-- Begin TEXT SEGMENT --

# Simultaneous Confidence Bands for Functional Data Using the Gaussian   Kinematic Formula

**Authors:** Fabian J.E. Telschow, Armin Schwartzman

arXiv: 1901.06386 · 2024-04-19

## TL;DR

This paper develops a method for constructing simultaneous confidence bands for functional data using the Gaussian Kinematic formula, demonstrating its effectiveness even with small samples and extending it to noisy, discretely sampled data.

## Contribution

It introduces a CLT-based approach for applying the Gaussian Kinematic formula to non-Gaussian functional data, with practical extensions and a comprehensive simulation study.

-- End TEXT SEGMENT --
-- Begin GIVEN RECORDS --

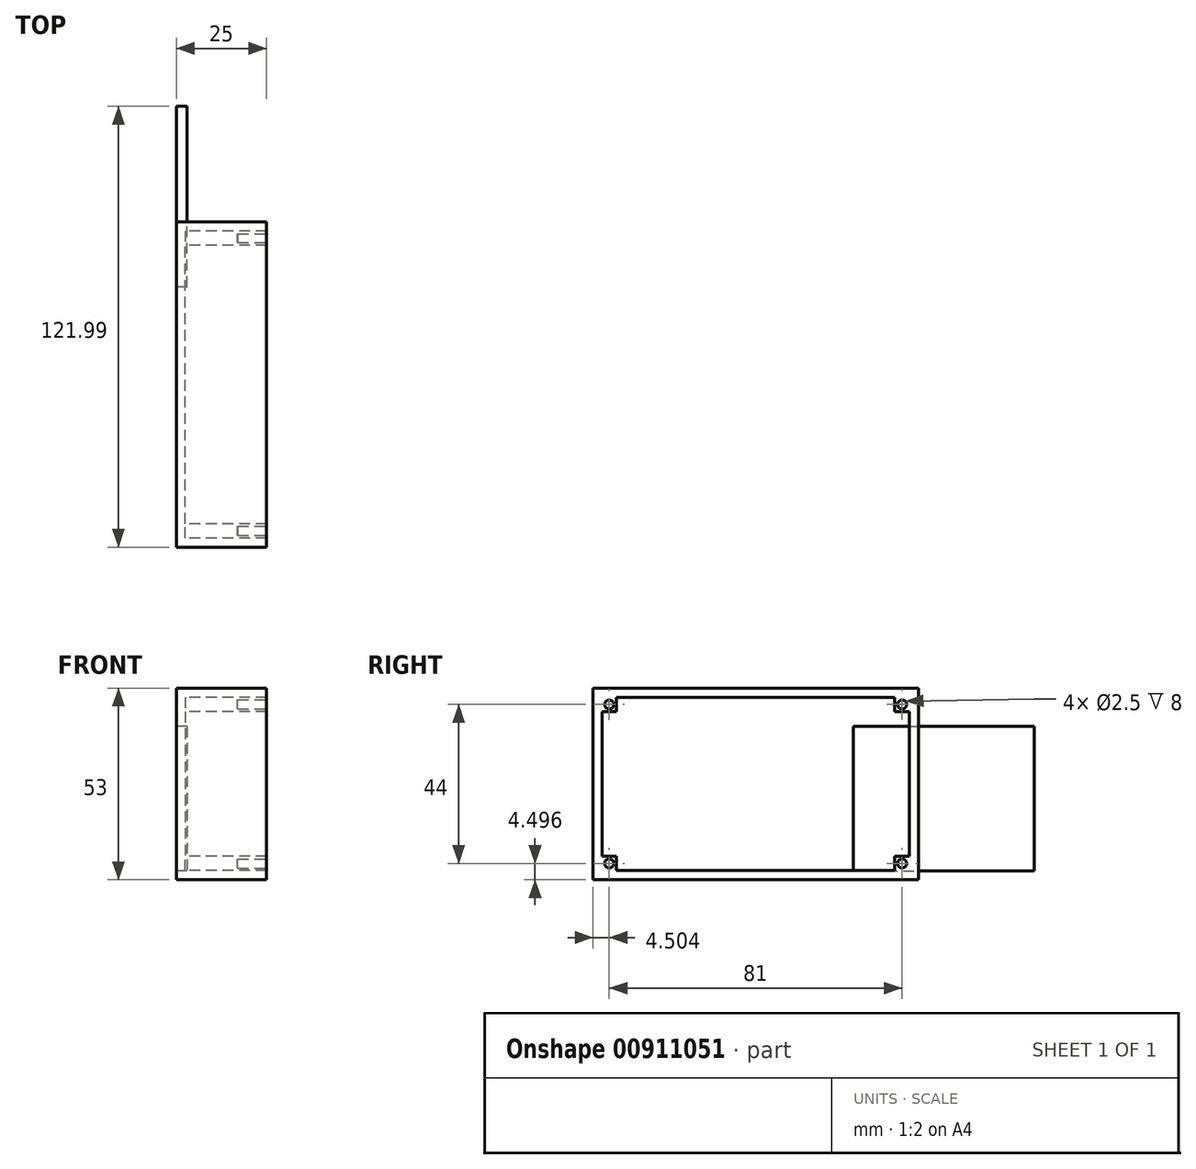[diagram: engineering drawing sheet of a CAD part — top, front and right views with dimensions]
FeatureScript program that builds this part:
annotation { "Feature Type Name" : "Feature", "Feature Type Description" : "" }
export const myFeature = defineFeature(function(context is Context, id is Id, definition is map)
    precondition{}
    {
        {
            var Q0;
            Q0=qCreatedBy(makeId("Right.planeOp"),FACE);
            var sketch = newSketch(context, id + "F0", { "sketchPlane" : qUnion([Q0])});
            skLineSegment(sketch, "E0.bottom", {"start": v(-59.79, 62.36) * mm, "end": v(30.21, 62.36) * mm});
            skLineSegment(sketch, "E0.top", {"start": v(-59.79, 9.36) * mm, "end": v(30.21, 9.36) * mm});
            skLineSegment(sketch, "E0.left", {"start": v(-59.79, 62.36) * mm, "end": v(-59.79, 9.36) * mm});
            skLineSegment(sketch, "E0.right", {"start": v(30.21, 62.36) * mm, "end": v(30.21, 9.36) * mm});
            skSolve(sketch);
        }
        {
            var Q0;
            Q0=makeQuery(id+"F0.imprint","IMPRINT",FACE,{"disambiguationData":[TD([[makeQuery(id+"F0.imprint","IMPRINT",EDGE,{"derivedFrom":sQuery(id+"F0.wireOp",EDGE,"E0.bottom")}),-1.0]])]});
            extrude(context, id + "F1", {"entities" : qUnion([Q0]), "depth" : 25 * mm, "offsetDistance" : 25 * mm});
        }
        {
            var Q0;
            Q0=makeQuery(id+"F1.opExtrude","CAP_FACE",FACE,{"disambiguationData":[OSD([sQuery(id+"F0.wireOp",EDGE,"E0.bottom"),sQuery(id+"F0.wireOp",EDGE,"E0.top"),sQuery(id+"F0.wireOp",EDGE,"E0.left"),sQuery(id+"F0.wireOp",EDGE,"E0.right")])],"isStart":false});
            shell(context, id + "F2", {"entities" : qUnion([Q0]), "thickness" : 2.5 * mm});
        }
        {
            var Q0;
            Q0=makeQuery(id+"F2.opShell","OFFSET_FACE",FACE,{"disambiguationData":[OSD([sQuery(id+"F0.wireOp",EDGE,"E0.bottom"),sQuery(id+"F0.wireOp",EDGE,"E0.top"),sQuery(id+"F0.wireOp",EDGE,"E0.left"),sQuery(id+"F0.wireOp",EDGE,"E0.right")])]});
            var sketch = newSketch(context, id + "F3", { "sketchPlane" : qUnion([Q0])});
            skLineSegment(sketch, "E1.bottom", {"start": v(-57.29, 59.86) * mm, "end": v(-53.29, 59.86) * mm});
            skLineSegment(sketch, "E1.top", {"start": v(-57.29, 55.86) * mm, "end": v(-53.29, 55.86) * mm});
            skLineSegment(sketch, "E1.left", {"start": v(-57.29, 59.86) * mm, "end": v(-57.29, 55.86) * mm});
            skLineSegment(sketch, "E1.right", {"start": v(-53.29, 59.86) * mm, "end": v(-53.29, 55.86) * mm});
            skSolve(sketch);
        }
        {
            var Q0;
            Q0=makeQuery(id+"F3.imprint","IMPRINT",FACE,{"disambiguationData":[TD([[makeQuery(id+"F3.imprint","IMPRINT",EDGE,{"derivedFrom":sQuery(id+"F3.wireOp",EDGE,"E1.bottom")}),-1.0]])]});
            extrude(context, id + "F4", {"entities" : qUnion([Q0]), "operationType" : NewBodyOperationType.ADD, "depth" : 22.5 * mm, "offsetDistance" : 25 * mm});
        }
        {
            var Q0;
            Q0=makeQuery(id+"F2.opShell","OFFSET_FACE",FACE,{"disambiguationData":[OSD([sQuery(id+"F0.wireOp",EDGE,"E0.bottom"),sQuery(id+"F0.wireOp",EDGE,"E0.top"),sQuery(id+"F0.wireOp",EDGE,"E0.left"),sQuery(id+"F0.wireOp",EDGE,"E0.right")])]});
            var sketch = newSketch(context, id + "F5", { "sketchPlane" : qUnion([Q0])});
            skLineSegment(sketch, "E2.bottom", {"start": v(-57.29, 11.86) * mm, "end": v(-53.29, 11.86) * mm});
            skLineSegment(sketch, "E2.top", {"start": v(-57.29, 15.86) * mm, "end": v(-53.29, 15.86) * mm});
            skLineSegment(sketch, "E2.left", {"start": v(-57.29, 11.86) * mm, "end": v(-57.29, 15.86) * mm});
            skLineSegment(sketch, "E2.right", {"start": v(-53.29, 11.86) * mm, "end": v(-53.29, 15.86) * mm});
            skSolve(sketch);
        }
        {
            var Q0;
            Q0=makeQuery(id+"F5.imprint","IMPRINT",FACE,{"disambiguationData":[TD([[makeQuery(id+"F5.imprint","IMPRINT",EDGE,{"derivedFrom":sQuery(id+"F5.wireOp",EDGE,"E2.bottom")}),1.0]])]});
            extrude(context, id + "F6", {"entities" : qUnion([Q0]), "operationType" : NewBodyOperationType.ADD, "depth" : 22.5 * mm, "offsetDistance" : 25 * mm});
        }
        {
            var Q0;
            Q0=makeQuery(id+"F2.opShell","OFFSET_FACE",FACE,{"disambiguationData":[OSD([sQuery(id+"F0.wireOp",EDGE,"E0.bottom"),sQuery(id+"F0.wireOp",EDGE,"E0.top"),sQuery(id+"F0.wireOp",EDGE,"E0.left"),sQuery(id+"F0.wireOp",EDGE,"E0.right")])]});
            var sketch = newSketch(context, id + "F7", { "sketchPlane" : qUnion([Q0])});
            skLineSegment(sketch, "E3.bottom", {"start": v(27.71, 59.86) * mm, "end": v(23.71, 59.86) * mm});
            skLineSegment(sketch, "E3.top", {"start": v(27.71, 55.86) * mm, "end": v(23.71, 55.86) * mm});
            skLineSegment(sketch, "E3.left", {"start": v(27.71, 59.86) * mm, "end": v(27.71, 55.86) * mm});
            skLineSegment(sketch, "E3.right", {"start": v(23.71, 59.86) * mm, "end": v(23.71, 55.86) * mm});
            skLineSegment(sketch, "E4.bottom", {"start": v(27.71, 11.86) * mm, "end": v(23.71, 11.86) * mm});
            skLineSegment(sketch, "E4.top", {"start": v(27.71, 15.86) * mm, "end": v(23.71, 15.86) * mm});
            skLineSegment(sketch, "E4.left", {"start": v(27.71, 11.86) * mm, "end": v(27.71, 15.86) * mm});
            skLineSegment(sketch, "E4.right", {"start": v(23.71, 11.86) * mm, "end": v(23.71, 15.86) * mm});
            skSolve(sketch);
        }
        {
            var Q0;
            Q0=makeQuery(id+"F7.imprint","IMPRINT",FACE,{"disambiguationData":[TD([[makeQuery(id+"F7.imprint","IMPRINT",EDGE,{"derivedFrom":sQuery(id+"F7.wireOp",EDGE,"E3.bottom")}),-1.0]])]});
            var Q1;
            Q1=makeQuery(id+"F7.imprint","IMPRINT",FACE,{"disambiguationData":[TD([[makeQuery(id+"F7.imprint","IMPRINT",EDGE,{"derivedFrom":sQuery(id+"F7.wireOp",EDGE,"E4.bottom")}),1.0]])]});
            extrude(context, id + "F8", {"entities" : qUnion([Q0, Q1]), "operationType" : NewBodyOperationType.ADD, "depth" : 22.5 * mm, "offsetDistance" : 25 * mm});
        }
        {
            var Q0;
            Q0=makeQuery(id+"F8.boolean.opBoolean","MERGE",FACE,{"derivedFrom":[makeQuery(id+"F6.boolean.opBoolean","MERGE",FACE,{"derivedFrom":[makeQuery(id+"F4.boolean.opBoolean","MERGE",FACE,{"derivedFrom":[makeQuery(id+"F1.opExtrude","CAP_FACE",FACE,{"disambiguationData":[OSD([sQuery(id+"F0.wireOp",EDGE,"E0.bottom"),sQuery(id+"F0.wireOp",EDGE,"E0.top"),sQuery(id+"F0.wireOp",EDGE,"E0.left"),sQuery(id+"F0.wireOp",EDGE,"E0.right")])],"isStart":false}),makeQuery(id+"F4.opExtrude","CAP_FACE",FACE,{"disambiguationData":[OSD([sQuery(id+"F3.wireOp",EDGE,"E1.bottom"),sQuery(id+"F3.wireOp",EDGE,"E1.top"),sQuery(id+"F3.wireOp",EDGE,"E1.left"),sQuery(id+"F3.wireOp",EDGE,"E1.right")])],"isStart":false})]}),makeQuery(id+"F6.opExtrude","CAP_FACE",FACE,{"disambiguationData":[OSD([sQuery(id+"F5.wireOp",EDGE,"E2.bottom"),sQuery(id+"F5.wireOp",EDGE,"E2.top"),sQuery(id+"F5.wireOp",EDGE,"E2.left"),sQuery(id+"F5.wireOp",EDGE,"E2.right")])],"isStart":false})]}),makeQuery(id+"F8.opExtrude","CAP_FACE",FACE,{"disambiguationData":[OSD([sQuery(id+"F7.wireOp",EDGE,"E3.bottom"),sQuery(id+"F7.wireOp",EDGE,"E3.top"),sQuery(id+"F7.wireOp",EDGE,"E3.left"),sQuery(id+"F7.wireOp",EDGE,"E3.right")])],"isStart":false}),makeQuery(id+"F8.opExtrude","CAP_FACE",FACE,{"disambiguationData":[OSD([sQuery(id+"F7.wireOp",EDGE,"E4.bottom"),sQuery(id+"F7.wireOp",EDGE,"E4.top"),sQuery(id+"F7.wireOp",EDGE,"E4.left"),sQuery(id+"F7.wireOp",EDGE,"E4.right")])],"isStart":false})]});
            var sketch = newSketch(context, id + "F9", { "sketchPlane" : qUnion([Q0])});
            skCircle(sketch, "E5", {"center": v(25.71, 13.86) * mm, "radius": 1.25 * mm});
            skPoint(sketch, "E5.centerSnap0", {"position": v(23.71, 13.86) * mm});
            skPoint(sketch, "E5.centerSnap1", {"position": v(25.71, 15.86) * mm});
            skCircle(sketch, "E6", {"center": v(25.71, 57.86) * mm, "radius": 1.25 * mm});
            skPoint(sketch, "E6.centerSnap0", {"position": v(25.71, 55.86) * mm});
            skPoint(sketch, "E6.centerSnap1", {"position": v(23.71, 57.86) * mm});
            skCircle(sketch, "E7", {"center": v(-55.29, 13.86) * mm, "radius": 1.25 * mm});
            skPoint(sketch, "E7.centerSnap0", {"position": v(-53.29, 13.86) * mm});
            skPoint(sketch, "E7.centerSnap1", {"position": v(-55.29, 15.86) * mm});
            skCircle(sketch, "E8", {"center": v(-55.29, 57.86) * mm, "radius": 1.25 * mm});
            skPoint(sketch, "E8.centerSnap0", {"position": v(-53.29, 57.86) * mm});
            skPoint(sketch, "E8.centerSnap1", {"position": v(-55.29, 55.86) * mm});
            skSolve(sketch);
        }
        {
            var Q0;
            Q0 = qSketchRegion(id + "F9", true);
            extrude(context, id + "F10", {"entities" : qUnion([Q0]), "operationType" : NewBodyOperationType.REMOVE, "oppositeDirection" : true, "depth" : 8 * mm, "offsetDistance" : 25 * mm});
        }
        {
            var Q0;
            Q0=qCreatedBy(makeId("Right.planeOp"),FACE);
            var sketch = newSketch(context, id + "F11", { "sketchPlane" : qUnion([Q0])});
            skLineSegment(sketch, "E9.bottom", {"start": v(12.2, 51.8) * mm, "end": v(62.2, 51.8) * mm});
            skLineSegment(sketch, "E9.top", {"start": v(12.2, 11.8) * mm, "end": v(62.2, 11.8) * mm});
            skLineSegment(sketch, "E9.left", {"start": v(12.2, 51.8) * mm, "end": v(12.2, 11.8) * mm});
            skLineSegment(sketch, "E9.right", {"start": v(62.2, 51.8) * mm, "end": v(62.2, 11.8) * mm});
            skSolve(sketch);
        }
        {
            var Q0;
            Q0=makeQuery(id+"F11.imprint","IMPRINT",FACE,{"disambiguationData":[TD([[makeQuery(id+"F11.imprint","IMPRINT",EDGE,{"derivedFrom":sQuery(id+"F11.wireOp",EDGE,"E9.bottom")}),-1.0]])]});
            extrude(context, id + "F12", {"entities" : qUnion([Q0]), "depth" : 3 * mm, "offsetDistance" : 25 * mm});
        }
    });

-- End GIVEN RECORDS --

Can you carry on the confidence-bands paper summary from the point where it stops? The rows above aren't needed for this.

## Key findings

- tGKF performs well with small sample sizes
- tGKF outperforms bootstrap methods for larger samples
- Method is computationally efficient and applicable to DTI data

## Abstract

This article constructs simultaneous confidence bands (SCBs) for functional parameters using the Gaussian Kinematic formula of $t$-processes (tGKF). Although the tGKF relies on Gaussianity, we show that a central limit theorem (CLT) for the parameter of interest is enough to obtain asymptotically precise covering rates even for non-Gaussian processes. As a proof of concept we study the functional signal-plus-noise model and derive a CLT for an estimator of the Lipschitz-Killing curvatures, the only data dependent quantities in the tGKF SCBs. Extensions to discrete sampling with additive observation noise are discussed using scale space ideas from regression analysis. Here we provide sufficient conditions on the processes and kernels to obtain convergence of the functional scale space surface.   The theoretical work is accompanied by a simulation study comparing different methods to construct SCBs for the population mean. We show that the tGKF works well even for small sample sizes and only a Rademacher multiplier-$t$ bootstrap performs similarily well. For larger sample sizes the tGKF often outperforms the bootstrap methods and is computational faster. We apply the method to diffusion tensor imaging (DTI) fibers using a scale space approach for the difference of population means. R code is available in our Rpackage SCBfda.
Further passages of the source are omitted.